Page 167
Story: When the Dark Wins
When it was her turn, it took all she had not to buck and flail. To cause even some superficial amount of trouble or pain for these assholes. Her breath hissed through the gag as she felt jostling at her ankles. Eyes had to squint tight as the hood jerked past her ears, over the top of her head.
“Up,” August said.
They’d never mentioned anything about the straight jacket. She was going to have to do this without arms.
Buckeye wanted to just lie there. To get used to the light. To stretch, to let feeling come back into her shoulder. But there were ‘consequences’. Whatever was coming next, she needed the least number of additional handicaps while facing it.
She flopped onto her back, then to her left side. Bent her knees up. Staggered her feet apart like a newborn colt, lurching to get them under her and sit up without hands to brace herself. It happened, but with the opposite of finesse.
The open roll-up door was a blinding rectangle. She widened her stance for balance, eyes watering against the glare, but a hand in her lower back was already herding her toward the edge. Toward a ramp.
When her pupils contracted enough for her to begin making out shapes, absorbing surroundings, the first thing she saw was wrong. And the second thing. And the third.
All wrong.
At the head of the ramp leading down from the truck, another man stood with a hand out, ready to guide. To prod her along like livestock. He wore some uniform of solid
grey, crisp and immaculate, a silver cross patched onto the upper sleeve.
At his hip was a weapon. Odd-looking. Not quite a baton, something more complicated. Something with a business end she had no interest in meeting.
No one dressed like this. No one had clothes this nice. Or clean.
She pitched toward the ramp, legs still trying to remember what sturdy was. A woman lumped down ahead of her, and behind her she could hear more faltering steps. The uniformed man swept her past with a distracted hand, his focus on the cargo area behind her.
A strong smell of unwashed body, of failed bladder, hit her the moment she left the truck proper. Or rather, the violent sterility of the air outside made the contrast bitter and sharp.
Four more men—guards?—in the same grey uniform blocked out an area to the side of the ramp where the unfortunates were accumulating. As she’d guessed, everyone stumbling out of the truck had done so in a jacket like hers. Some of them looked ill. Others had wild eyes. A few looked like the dead, standing.
Buckeye joined them, too lost for anything else. She turned to watch the rest come down the ramp, but found herself scanning their surroundings, instead.
Almost everything was grey here. Walls, ceiling, floor: all concrete, but in far better shape than the mail carrier had seen in any part of The Vice. Banks of lights marched away along the ceiling, which wasn’t much higher than the top of the truck. Other vehicles sat parked at a distance, glossy under the lights like malicious insects. Entirely free of rust.
It was neither hot nor cold in this place.
It was wrong.
She might have called it a parking garage, but again … way too clean. And no one appeared to be living here.
A loud squawk came through a gag, and Buckeye’s attention ripped from sterile concrete. On the way down the ramp, a dark-haired woman put her foot at an odd angle on the lip at the edge. Ankle turned, limbs twisted, and she fell, shoulder hitting the ground to knock out a grunt of pain.
The guard at the top of the ramp jumped down, bending and reaching to help. Buckeye saw the fire flash in the woman’s eyes and cringed for what would come next.

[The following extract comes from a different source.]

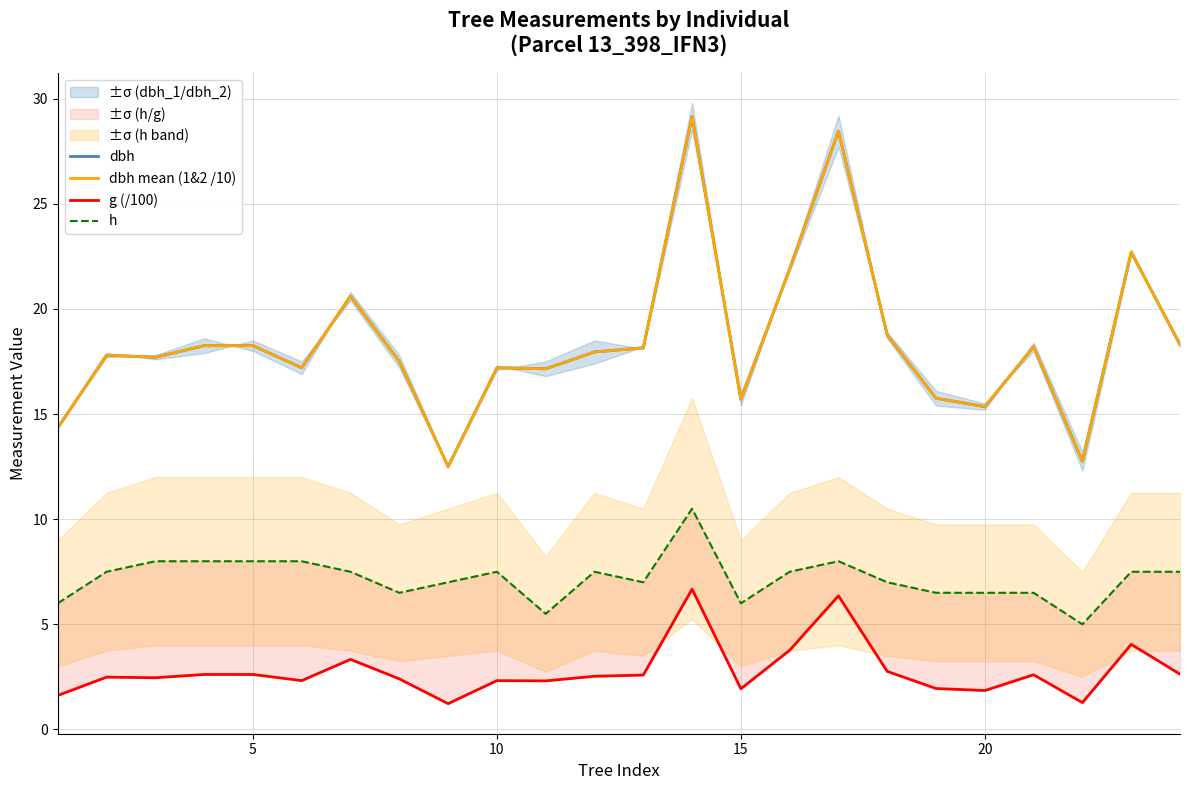

True or false: dbh mean (1&2 /10) has a value of 9.4 at 15.

False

The woman hauled a knee to her chest and kicked out with whatever was left of her strength, her foot landing square on the guard’s shin. Flipped to her belly with some last reserve of dexterity and tried to get her feet while the man clutched his smarting leg.
It was over in a second.
The weird baton came out. He thrust it against the back of the woman’s thigh. Her spine jerked backward, and she made a feral noise, nostrils flaring and the whites of her eyes showing all around. When he took the weapon away, she went limp. Sides heaving to get air.
“I see our work is cut out for us.”
The new voice sliced through everything. Heads turned, and brushed metal doors slid back into place behind a man dressed head-to-toe in white. But not just britches and a shirt, no. A long cassock so clean and blinding nothing could ever have touched it and lived.
Buckeye’s blood ran cold.
The only people who dressed this way were Covvies, but no one sneaking into the VT managed to stay so pristine. And this man didn’t look like he was sneaking anywhere.
Every eye was on him. August and Wayland. The guards. The captives. They all stared, silenced. His mouth turned up on one side with that terrifying satisfaction that can only come from zealotry.